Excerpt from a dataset

==============================

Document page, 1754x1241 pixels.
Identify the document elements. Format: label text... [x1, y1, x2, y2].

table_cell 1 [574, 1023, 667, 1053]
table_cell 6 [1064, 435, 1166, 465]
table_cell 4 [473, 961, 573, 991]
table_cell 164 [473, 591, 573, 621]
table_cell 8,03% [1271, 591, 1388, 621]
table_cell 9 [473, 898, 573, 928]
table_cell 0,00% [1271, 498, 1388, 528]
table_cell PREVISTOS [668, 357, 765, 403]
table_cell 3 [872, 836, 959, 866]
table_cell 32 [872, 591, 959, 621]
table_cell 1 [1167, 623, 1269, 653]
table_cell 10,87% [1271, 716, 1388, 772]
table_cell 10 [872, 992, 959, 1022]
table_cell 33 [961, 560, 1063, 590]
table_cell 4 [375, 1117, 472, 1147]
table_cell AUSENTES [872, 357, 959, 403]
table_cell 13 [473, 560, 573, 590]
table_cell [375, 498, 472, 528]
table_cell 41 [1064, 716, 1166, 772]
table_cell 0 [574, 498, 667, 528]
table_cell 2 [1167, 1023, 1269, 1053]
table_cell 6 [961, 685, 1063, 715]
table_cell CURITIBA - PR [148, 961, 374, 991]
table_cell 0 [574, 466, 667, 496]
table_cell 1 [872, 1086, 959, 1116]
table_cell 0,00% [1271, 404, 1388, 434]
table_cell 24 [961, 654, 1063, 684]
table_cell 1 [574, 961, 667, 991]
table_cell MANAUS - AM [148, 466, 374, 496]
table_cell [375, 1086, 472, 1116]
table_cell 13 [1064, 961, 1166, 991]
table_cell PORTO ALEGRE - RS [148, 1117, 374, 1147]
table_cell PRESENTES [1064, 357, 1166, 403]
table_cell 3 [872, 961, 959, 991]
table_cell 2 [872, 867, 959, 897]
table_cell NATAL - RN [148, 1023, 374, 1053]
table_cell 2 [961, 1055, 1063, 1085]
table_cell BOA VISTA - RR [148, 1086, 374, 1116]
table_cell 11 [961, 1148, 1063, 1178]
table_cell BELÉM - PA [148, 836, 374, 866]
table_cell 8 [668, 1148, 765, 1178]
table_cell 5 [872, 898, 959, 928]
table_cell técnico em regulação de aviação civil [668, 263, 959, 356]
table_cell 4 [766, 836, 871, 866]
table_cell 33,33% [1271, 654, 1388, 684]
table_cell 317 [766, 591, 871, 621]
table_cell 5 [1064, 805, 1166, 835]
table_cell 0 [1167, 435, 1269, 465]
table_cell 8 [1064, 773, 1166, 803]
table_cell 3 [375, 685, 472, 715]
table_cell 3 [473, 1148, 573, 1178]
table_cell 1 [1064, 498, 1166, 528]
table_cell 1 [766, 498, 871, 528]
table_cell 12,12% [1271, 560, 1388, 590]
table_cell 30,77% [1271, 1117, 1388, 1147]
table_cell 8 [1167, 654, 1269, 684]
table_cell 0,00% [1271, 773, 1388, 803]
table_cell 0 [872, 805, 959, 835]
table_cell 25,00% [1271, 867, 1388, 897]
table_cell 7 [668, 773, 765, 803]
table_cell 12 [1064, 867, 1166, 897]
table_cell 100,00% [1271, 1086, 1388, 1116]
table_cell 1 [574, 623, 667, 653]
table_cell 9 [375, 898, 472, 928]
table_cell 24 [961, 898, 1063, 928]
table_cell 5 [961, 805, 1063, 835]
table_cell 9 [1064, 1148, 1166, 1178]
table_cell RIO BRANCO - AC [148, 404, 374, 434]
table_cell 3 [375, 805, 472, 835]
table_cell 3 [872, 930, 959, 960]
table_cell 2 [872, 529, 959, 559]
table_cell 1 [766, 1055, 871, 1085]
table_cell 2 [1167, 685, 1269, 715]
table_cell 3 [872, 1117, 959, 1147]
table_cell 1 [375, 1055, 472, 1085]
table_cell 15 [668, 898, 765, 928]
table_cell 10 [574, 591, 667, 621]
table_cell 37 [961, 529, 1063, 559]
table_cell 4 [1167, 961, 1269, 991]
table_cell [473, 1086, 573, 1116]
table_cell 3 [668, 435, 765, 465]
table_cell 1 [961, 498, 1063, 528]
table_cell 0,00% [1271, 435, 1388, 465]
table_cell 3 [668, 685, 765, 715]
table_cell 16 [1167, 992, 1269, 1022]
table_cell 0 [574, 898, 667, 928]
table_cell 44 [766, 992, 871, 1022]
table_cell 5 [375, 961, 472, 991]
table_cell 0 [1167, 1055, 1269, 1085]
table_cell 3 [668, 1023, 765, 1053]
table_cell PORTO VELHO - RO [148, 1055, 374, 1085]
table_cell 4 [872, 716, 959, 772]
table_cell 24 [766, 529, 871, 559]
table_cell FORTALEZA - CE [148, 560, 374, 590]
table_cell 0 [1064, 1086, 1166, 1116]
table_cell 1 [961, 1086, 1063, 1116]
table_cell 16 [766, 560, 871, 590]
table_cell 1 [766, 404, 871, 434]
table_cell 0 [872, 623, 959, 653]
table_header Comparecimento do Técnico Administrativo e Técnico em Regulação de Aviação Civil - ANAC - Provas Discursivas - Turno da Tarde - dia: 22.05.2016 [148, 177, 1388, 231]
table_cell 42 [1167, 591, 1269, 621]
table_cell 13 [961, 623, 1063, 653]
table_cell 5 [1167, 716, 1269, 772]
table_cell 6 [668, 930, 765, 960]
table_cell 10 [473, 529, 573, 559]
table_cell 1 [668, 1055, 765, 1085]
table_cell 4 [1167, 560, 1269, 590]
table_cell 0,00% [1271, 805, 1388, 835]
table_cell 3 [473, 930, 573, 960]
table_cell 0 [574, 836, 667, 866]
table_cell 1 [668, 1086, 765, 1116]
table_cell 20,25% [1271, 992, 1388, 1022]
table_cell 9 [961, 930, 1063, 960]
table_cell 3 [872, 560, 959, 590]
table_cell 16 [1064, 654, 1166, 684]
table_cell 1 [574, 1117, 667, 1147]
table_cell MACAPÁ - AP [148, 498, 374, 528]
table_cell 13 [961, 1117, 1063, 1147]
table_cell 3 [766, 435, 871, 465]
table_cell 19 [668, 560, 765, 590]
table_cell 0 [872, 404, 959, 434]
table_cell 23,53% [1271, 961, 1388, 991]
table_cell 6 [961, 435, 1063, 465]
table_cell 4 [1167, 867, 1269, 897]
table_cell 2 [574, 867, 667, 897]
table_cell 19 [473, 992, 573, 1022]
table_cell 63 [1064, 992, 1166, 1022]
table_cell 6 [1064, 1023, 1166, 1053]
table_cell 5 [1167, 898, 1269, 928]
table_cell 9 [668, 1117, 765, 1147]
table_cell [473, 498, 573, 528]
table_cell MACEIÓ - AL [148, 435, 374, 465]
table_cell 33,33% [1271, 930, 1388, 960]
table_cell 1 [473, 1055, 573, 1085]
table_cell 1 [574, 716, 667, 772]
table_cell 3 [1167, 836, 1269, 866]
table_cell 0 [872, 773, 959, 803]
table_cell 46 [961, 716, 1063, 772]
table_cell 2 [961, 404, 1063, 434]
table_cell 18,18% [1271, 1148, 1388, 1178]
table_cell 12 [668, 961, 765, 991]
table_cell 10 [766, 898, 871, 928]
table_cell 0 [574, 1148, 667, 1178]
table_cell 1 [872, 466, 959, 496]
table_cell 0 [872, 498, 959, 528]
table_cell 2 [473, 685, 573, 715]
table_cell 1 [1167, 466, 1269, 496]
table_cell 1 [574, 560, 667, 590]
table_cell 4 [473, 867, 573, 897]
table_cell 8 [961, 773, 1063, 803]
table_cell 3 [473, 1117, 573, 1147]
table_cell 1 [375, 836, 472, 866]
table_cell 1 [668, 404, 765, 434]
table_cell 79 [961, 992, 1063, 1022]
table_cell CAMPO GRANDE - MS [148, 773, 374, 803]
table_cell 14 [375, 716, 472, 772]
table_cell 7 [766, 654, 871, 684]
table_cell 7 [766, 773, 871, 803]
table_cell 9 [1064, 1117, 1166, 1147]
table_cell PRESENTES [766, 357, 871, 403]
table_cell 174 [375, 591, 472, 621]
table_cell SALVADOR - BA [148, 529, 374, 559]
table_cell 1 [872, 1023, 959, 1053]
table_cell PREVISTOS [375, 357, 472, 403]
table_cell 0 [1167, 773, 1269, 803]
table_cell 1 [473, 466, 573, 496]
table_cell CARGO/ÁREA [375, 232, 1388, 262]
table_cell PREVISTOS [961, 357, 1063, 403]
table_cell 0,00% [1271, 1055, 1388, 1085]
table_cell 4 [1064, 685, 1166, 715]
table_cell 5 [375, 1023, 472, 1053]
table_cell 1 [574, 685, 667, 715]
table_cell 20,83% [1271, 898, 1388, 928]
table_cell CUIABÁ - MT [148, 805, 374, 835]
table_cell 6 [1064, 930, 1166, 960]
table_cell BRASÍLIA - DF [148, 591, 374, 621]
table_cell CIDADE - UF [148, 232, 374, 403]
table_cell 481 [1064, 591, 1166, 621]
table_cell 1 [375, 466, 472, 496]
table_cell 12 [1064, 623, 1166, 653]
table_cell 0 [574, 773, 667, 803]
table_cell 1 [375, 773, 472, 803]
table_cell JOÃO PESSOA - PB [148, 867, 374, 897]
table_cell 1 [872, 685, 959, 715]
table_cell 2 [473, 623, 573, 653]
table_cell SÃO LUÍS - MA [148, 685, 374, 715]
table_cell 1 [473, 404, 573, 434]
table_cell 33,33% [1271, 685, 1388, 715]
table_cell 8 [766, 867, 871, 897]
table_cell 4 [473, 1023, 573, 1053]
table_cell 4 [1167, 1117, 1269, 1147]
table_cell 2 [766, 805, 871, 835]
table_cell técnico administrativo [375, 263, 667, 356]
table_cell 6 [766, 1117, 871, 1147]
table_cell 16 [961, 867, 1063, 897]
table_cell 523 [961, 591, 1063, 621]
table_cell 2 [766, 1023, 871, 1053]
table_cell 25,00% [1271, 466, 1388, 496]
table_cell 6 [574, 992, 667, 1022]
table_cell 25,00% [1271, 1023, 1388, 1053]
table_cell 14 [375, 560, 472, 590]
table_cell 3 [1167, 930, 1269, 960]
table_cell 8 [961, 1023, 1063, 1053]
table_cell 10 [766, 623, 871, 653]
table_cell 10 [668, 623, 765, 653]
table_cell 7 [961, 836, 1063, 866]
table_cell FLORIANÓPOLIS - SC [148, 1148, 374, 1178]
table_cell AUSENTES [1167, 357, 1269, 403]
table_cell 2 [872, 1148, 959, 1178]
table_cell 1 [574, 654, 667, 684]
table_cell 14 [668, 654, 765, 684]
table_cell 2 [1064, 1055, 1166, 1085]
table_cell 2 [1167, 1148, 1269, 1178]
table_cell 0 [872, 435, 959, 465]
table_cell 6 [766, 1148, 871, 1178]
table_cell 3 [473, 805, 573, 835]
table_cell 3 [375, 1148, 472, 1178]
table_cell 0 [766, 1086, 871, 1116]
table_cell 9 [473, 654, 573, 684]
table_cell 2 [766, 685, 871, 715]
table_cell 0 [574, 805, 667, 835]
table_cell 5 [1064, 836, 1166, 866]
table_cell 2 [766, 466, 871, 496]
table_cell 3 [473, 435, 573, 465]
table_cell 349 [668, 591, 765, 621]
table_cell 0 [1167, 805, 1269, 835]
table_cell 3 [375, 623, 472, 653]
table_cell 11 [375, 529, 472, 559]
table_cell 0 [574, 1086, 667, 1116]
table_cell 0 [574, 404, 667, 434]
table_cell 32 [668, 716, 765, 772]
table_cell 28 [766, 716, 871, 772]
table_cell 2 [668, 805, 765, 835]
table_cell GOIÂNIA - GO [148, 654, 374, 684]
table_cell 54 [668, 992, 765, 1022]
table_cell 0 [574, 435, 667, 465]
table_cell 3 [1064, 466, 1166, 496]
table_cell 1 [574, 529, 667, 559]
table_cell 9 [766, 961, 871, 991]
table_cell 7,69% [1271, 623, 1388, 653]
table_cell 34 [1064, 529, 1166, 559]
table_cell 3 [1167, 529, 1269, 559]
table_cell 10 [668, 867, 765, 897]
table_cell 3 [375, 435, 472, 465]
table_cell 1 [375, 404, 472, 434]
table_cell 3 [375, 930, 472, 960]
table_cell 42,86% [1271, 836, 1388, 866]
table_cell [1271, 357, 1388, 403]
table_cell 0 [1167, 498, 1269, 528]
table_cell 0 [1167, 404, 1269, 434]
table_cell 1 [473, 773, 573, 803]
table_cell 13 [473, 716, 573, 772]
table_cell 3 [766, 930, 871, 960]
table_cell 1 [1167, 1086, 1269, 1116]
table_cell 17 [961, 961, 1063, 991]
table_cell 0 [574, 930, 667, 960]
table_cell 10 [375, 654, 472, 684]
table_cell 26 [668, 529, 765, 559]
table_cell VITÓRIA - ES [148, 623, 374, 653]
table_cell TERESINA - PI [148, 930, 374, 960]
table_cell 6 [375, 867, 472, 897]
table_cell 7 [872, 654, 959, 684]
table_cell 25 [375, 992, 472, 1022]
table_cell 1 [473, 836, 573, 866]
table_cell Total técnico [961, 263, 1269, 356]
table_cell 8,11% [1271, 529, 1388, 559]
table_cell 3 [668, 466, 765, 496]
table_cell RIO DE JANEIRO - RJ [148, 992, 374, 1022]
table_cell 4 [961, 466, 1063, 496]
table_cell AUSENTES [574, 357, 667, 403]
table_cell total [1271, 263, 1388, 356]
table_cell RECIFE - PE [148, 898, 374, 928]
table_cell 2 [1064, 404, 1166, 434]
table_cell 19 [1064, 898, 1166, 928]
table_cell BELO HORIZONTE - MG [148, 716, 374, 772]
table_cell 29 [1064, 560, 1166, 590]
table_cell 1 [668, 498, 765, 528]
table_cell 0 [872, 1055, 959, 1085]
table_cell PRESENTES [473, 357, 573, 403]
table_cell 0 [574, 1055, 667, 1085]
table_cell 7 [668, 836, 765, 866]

==============================

Which lines above contain the string "PREVISTOS"? Gather and copy each of them.

table_cell PREVISTOS [668, 357, 765, 403]
table_cell PREVISTOS [375, 357, 472, 403]
table_cell PREVISTOS [961, 357, 1063, 403]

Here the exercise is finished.